Althea has always been a sweet, kind girl. In middle school, she had a group of friends to hang out with. She was on the softball team, took gymnastics, and won ribbons for horseback riding.
But high school is horrible for Althea. She doesn’t make the cheerleading squad. Her group of friends splits apart to form new cliques, and Althea is left to sit alone at lunch. That is, until she discovers a vampire living in the attic tower of her family home. A vampire who can make her dreams come true: a spot on the cheerleading squad; popularity; a boyfriend.
All the vampire wants in return is a small sacrifice, and Althea is in too deep to back out now.
Deadly Offer is the first book in Caroline B. Cooney’s The Vampire’s Promise trilogy. My first experience with this series–as far as I recall–was when I was in middle school; sometime between sixth and eighth grade, I read the third book in the series, Fatal Bargain, and was quite entertained by it. I was going through a bit of a vampire phase, I’ll admit (a phase which was all but over by the time Twilight appeared on the shelves of our school book fair), so I rather suspect the book won’t quite hold up to my memory of it when I go to reread it. But that’s later. Right now, we’re talking Deadly Offer.
When I rediscovered The Vampire’s Promise after finding a copy of the second book in the trilogy at a local thrift store, I wasn’t sure which book or books I’d read. I’m still not 100% sure if I read Deadly Offer (alternately titled The Cheerleader) or The Return of the Vampire (alternately titled Evil Returns) in middle school; if I did, they didn’t leave nearly as great an impression on me as Fatal Bargain (alternately titled The Vampire’s Promise) did. This time around, though, Deadly Offer did leave quite the impression on me.
The absolute best thing I can say about Deadly Offer is that Cooney is spectacular when it comes to tone. In all the books I’ve read, I don’t believe I’ve come across another author with Cooney’s talent for crafting her prose to complement her plot. In Fog, Cooney manages to create a genuinely eerie atmosphere; when she needs to portray the pressure and disassociation of a POV character’s psychotic break in The Perfume, she captures it perfectly; and in Deadly Offer, Cooney’s vampire successfully evokes a sense of both absolute disgust and G-rated seduction.

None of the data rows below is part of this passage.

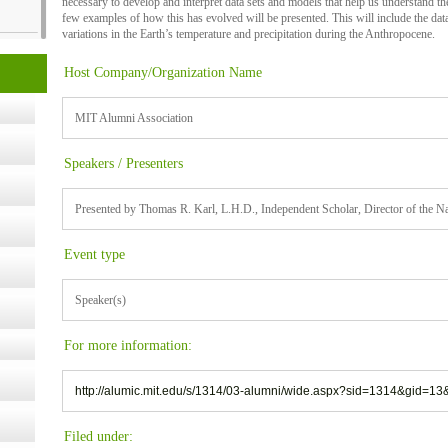
necessary to develop and interpret data sets and models that help us understand the
few examples of how this has evolved will be presented. This will include the d
variations in the Earth’s temperature and precipitation during the Anthropocene.
cology
Host Company/Organization Name
MIT Alumni Association
ugust
Speakers / Presenters
ust 13,
Presented by Thomas R. Karl, L.H.D., Independent Scholar, Director of the 
r the
Event type
Speaker(s)
lth
For more information:
ms
http://alumic.mit.edu/s/1314/03-alumni/wide.aspx?sid=1314&gid=
:30 pm
Filed under:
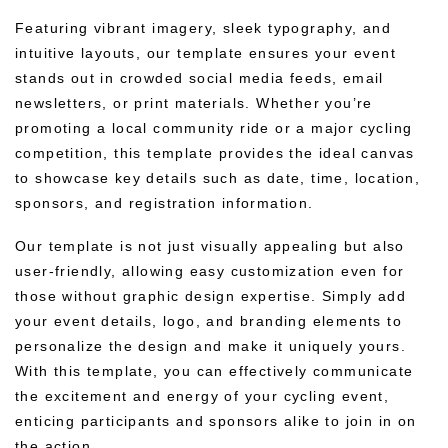
Featuring vibrant imagery, sleek typography, and
intuitive layouts, our template ensures your event
stands out in crowded social media feeds, email
newsletters, or print materials. Whether you’re
promoting a local community ride or a major cycling
competition, this template provides the ideal canvas
to showcase key details such as date, time, location,
sponsors, and registration information.
Our template is not just visually appealing but also
user-friendly, allowing easy customization even for
those without graphic design expertise. Simply add
your event details, logo, and branding elements to
personalize the design and make it uniquely yours.
With this template, you can effectively communicate
the excitement and energy of your cycling event,
enticing participants and sponsors alike to join in on
the action.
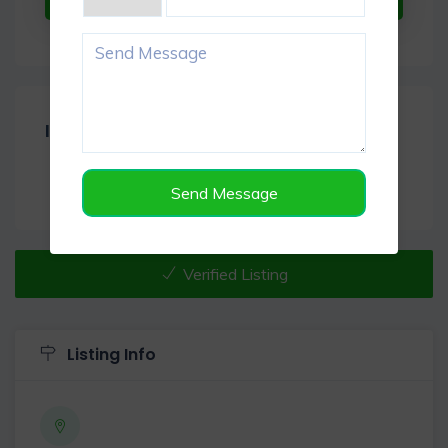
Item Reviews -
0
Send Message
Verified Listing
Listing Info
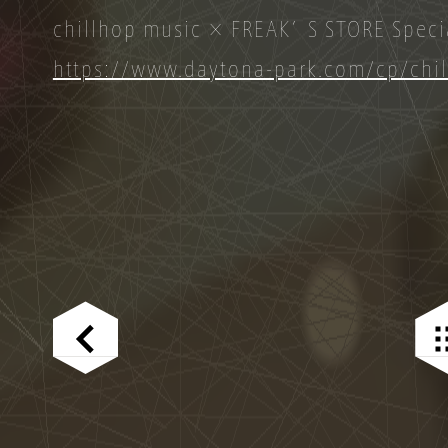
chillhop music × FREAK’S STORE Specia
https://www.daytona-park.com/cp/chi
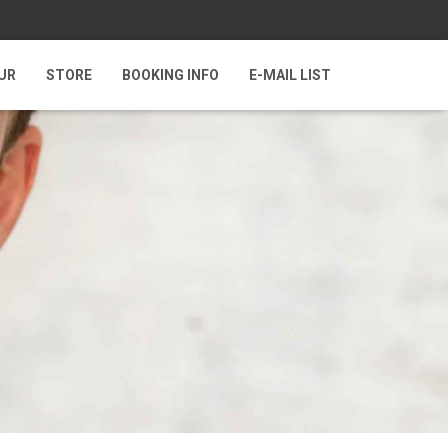
UR
STORE
BOOKING INFO
E-MAIL LIST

Which brings me to the other thing I particularly enjoyed about Deadly Offer. The vampire mythology here is quite creative and inventive (without getting into any of the silliness of, say, sparkling); Deadly Offer‘s monster is definitely a vampire–he’s got the fangs, he’s obviously undead, and he drinks blood (albeit offscreen)–but he also has elements of the djinn, the sylph, and the nymph. It’s a really interesting twist on the vampire mythology, and I definitely appreciate that. I also appreciate that this vampire, in spite of the ease at which he seduces Althea into a partnership of sorts, is not your typical YA vampire. He has no pretensions of being a Lestat, Edward, Damon, or Bill (or Spike, Angel, Mick, etcetera, etcetera); like Bram Stoker’s Count Dracula, he doesn’t need to be a heartthrob. In fact, he’s quite far from attractive; while his physical age and facial features are never revealed, Cooney paints an unflattering picture of a living corpse–described as having a mushroom-colored, bloodless complexion and spongy dead flesh–whose appearance, like Dracula’s, is revitalized after he begins to feed. And frankly, I’d much rather read about a vampire like that than another Cullen clone.

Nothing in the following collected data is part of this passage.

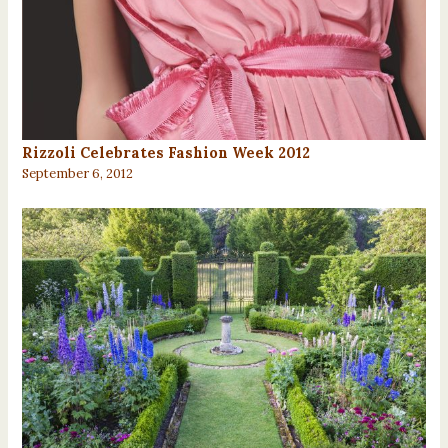
Rizzoli Celebrates Fashion Week 2012
September 6, 2012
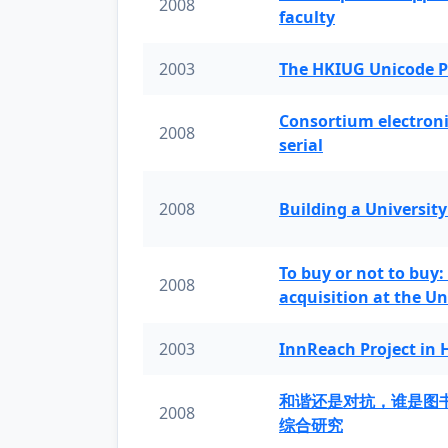
2008
faculty
2003
The HKIUG Unicode P
Consortium electronic 
2008
serial
2008
Building a University
To buy or not to buy:
2008
acquisition at the Un
2003
InnReach Project in
和谐还是对抗，谁是图
2008
综合研究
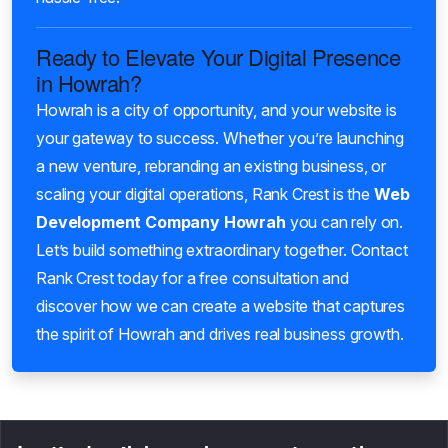
Ready to Elevate Your Digital Presence
in Howrah?
Howrah is a city of opportunity, and your website is
your gateway to success. Whether you’re launching
a new venture, rebranding an existing business, or
scaling your digital operations, Rank Crest is the
Web
Development Company Howrah
you can rely on.
Let’s build something extraordinary together. Contact
Rank Crest today for a free consultation and
discover how we can create a website that captures
the spirit of Howrah and drives real business growth.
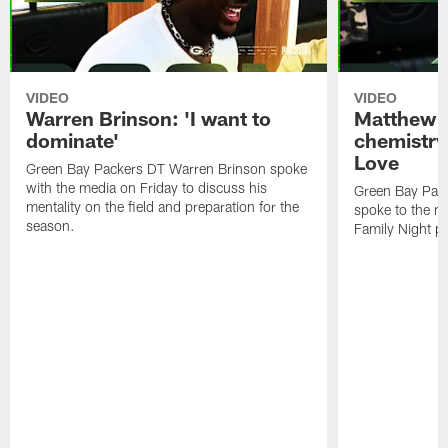
VIDEO
VIDEO
Warren Brinson: 'I want to
Matthew G
dominate'
chemistry
Love
Green Bay Packers DT Warren Brinson spoke
with the media on Friday to discuss his
Green Bay Pac
mentality on the field and preparation for the
spoke to the me
season.
Family Night pr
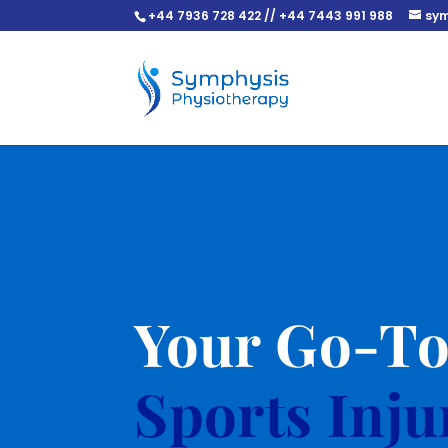
+44 7936 728 422 // +44 7443 991 988
sym
Your Go-T
Sports Inj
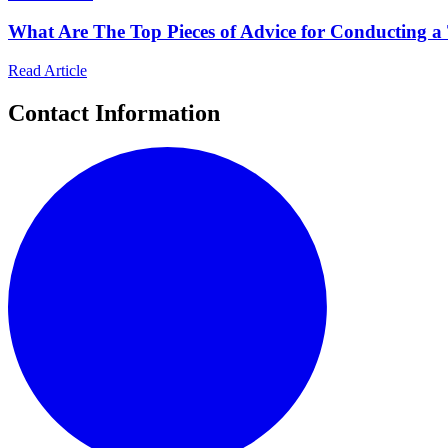
What Are The Top Pieces of Advice for Conducting a
Read Article
Contact Information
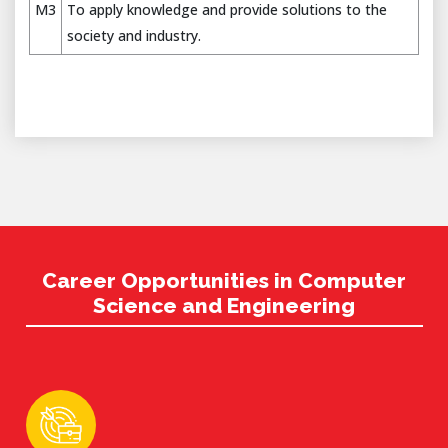
M3
To apply knowledge and provide solutions to the
society and industry.
Career Opportunities in Computer
Science and Engineering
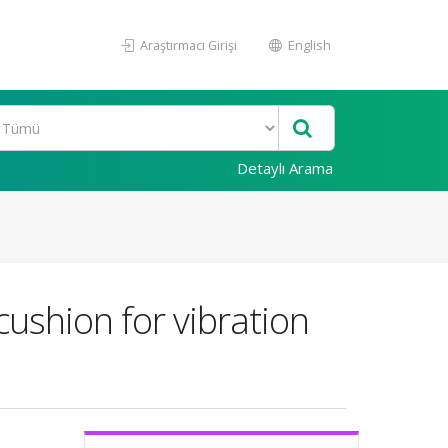
Araştırmacı Girişi
English
Detaylı Arama
cushion for vibration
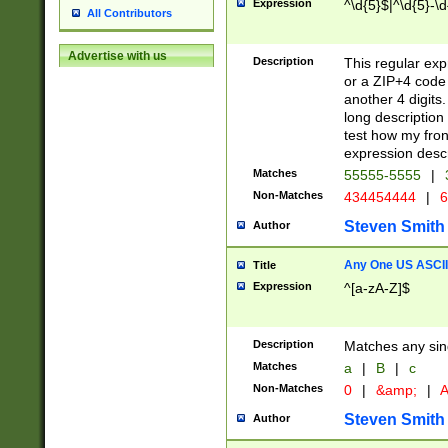
Expression
^\d{5}$|^\d{5}-\d
All Contributors
Advertise with us
Description
This regular exp
or a ZIP+4 code 
another 4 digits. 
long description 
test how my fron
expression descr
Matches
55555-5555
|
Non-Matches
434454444
|
6
Steven Smith
Author
Any One US ASCII 
Title
Expression
^[a-zA-Z]$
Description
Matches any sing
Matches
a
|
B
|
c
Non-Matches
0
|
&amp;
|
A
Steven Smith
Author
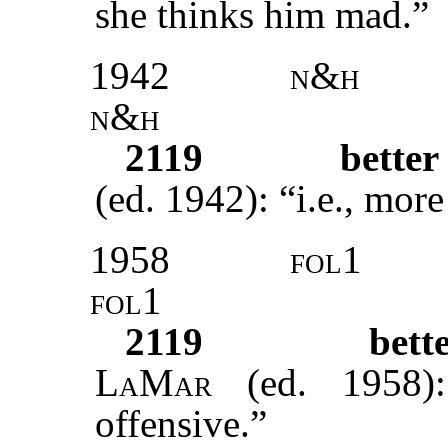
she thinks him mad.”
1942
n&h
n&h
2119
better
(ed. 1942): “i.e., more
1958
fol1
fol1
2119
bett
LaMar
(ed. 1958)
offensive.”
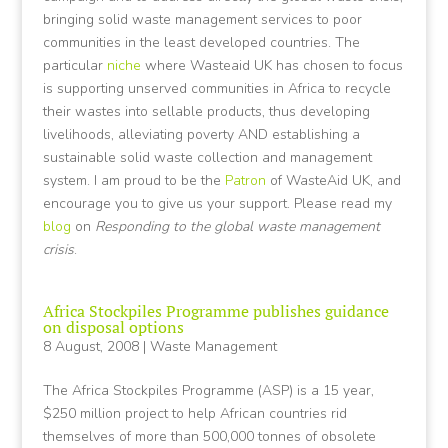
bringing solid waste management services to poor
communities in the least developed countries. The
particular
niche
where Wasteaid UK has chosen to focus
is supporting unserved communities in Africa to recycle
their wastes into sellable products, thus developing
livelihoods, alleviating poverty AND establishing a
sustainable solid waste collection and management
system. I am proud to be the
Patron
of WasteAid UK, and
encourage you to give us your support. Please read my
blog
on
Responding to the global waste management
crisis
.
Africa Stockpiles Programme publishes guidance
on disposal options
8 August, 2008
|
Waste Management
The Africa Stockpiles Programme (ASP) is a 15 year,
$250 million project to help African countries rid
themselves of more than 500,000 tonnes of obsolete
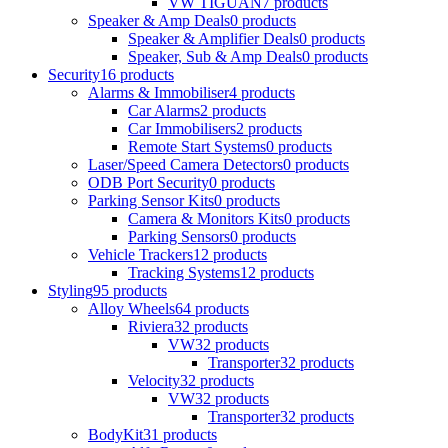
VW TIGUAN
7 products
Speaker & Amp Deals
0 products
Speaker & Amplifier Deals
0 products
Speaker, Sub & Amp Deals
0 products
Security
16 products
Alarms & Immobiliser
4 products
Car Alarms
2 products
Car Immobilisers
2 products
Remote Start Systems
0 products
Laser/Speed Camera Detectors
0 products
ODB Port Security
0 products
Parking Sensor Kits
0 products
Camera & Monitors Kits
0 products
Parking Sensors
0 products
Vehicle Trackers
12 products
Tracking Systems
12 products
Styling
95 products
Alloy Wheels
64 products
Riviera
32 products
VW
32 products
Transporter
32 products
Velocity
32 products
VW
32 products
Transporter
32 products
BodyKit
31 products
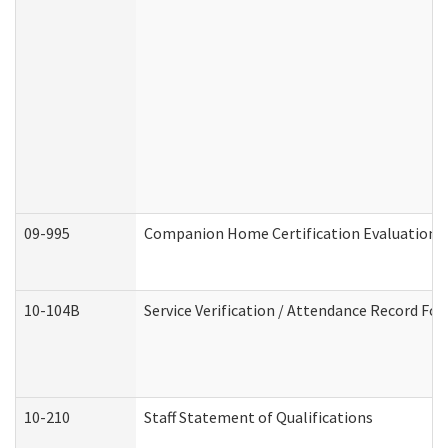
09-995
Companion Home Certification Evaluation 
10-104B
Service Verification / Attendance Record For
10-210
Staff Statement of Qualifications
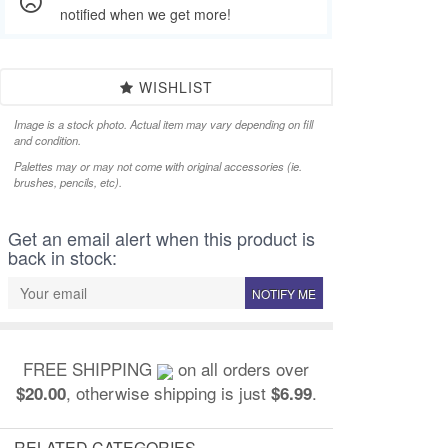
notified when we get more!
WISHLIST
Image is a stock photo. Actual item may vary depending on fill
and condition.
Palettes may or may not come with original accessories (ie.
brushes, pencils, etc).
Get an email alert when this product is
back in stock:
NOTIFY ME
FREE SHIPPING
on all orders over
, otherwise shipping is just
.
$20.00
$6.99
RELATED CATEGORIES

Now, on the other hand, there was one particular aspect of Deadly Offer that didn’t appeal to me. While the plot is an interesting idea, I feel Althea was too weak a protagonist to properly carry it; like Laura, the protagonist of Cooney’s The Terrorist, Althea is what I’d call a “lesson protagonist”, and it makes her somewhat frustrating to read about (though thankfully not to the extent of Laura). Althea is angsty, lazy, jealous, self-depreciating, judgmental, and downright cruel. These traits make the plot work–if she wasn’t jealous, Althea would have no motive to work with the vampire, for example–but they also make Althea a bit of a chore to read about. So in a book with such great imagery and hints of a really intriguing mythology in regards to the villain, I’m definitely a bit disappointed that Althea took the spotlight (and quite pleased that other girls star in the two sequels).
All that said, I’ll definitely be reading the rest of this series as soon as possible (I’m particularly looking forward to rereading the third book), and I’d recommend it to YA fans looking for a more old-fashioned, villainous vampire.
This book was provided to me via Netgalley.